Free Will

Free will research papers discuss the philosophic concept of free will. Paper Masters' custom writes projects on free will and will include any aspect of the topic for your research paper that you need to focus on. An example of free will topics are discussed in the paragraphs below.
The academic problem faced in free will research papers is that many religious philosophers point out that free will immediately leads to man's temptation and fall. How, then, is one to reconcile the idea of freewill with an omniscient God?
- If God knows all; then God should have foreseen that Adam would eat the forbidden fruit.
- Similarly, one would expect that God would have been aware of Cain's murder of Abel, and so on.
- The idea of an omniscient God and human free will appear contradictory.

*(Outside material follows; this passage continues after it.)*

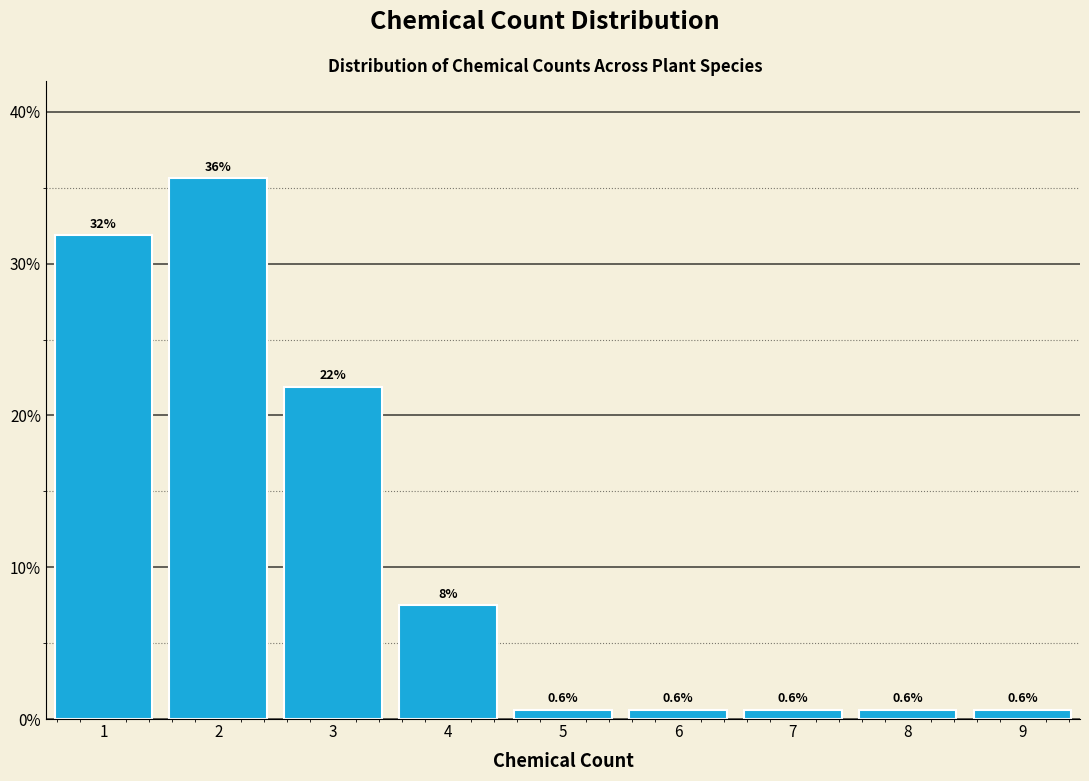

Over which range of the x-axis is the bar tallest?

1.5 to 2.5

However, exploration of the writings of Saint Augustine of Hippo (specifically the De Libero Arbitrio) will ultimately reveal that this perceived contradiction does not exist.It is entirely within the realm of faith and understanding that perfect human freedom exists in a universe presided over by an omniscient God.
Augustine Free Will
Augustine's free will ideas are based on the exercise to choose. Augustine said, "You see, then, I imagine, that it is in the power of our will to enjoy or to be without so great and so true a good". Augustine clearly argues that man is free to either observe or disregard God's law. Errors in cupidity are the sole responsibility of the individual, and man's ignorance and sinful nature are the just punishments. Again, Augustine comments, "For those who are happy-and they must also be good-are not happy simply because they wish to live happily. The bad also have the same wish. They are happy because they live rightly, which the bad do not wish to do so".
Sin, then, is a choice. But if God is all-knowing, then God knows, from the beginning of time, that we will sin. God, it can be said, must have known that Adam was going to eat the fruit. In Book 3, Augustine "continues to observe that although God foreknows what his creatures will do he does not rob them of the freedom of willing; rather their actions, including sin, have a place in the perfectly ordered whole of God's universe".
The Idea of Free Will
The paradox must return to the idea of free will for any sort of understanding. The counterargument runs that a good God would not give leukemia to innocent children and so on. All of these things are evil. Augustine argues that God did not create evil, but that man did through sin. Because Adam committed Original Sin, all of humankind has been susceptible to the effects of sin. It would not be free will if there were limitations to it. Likewise, it would not be a free gift from God if He interfered with the exercise and ramifications of it. This world of evil is the penalty of sin.